What did make the fall schedule was “Men Behaving Badly,” which followed “NewsRadio” on our new Wednesday night comedy block. “Men” was based on a British comedy, and it was from Carsey/Werner of “Cosby”/”Roseanne” renown. It starred Rob Schneider and was a raunchfest — not a good one. Let’s just say Warren Littlefield and I had different opinions as to whether to put the show on in the fall. I did not win the argument.
“Men” got off to a shaky start and, rather than just killing it, there was an effort to retool it. The showrunner assigned the task was Steve Levitan, who had finished producing his “Just Shoot Me” order. In December, we shut “Men Behaving Badly” down for retooling and needed a show for Wednesday. Compounding all this was ABC’s “Arsenio,” which was Arsenio Hall’s attempt at a sitcom. We all thought it was going to be a hit. “Arsenio” was premiering in March.

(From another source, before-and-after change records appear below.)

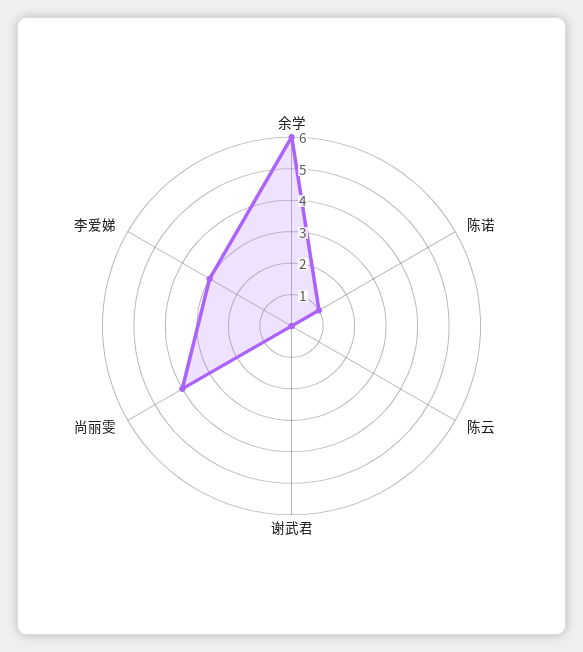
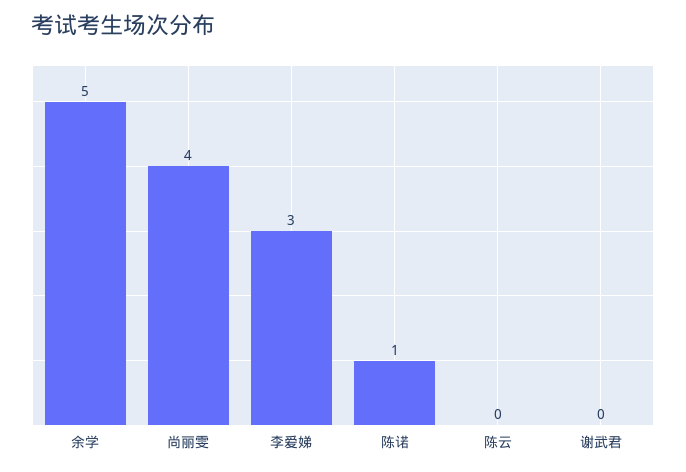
  {
-   "余学": 6,
+   "余学": 5,
    "陈诺": 1,
    "陈云": 0,
    "谢武君": 0,
    "尚丽雯": 4,
    "李爱娣": 3
  }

We decided to rejigger our fledging Wednesday schedule and move “NewsRadio” to 8, away from “Arsenio,” which ABC had slotted at 9 (it ended up airing at 9:30 after “The Drew Carey Show”). I suggested “Just Shoot Me” as the 9 p.m. sacrificial lamb. The show did not have many fans in the building, and Warren suggested that he and I, along with marketing dudes Vince Manze and John Miller, all watch it over the Christmas holidays.
We got on a call toward the end of December, and I said I thought that four of the six episodes of “JSM” were pretty good. The response from the others was that was four more than they liked. Well, we had no choice, so “Just Shoot Me” was the sacrificial lamb … which not only beat “Arsenio,” but also went on to have a successful, seven-season run on the network. “JSM” played a small role in the decision of what to do when “Seinfeld” went away.
That May I introduced myself to Steve Levitan at our upfronts. As was usually the case, although I sort of liked the show, other execs fingered me as the guy who was keeping the show off the air and hated it. Comes with the territory.
Steve retaliated, and in the second season did an episode called “My Dinner with Woody” where Maya, the female lead, has dinner with a deranged person who thinks he is Woody Allen. My name was used for the character.
We ended the 1996-97 season with a new group of comedy assets. I figured we were putting off the decision on cancelling a movie night since we had ordered a bunch of made-fors for ’97-’98. It turned out that I was wrong, and that led to some unpleasantries from which we never fully recovered.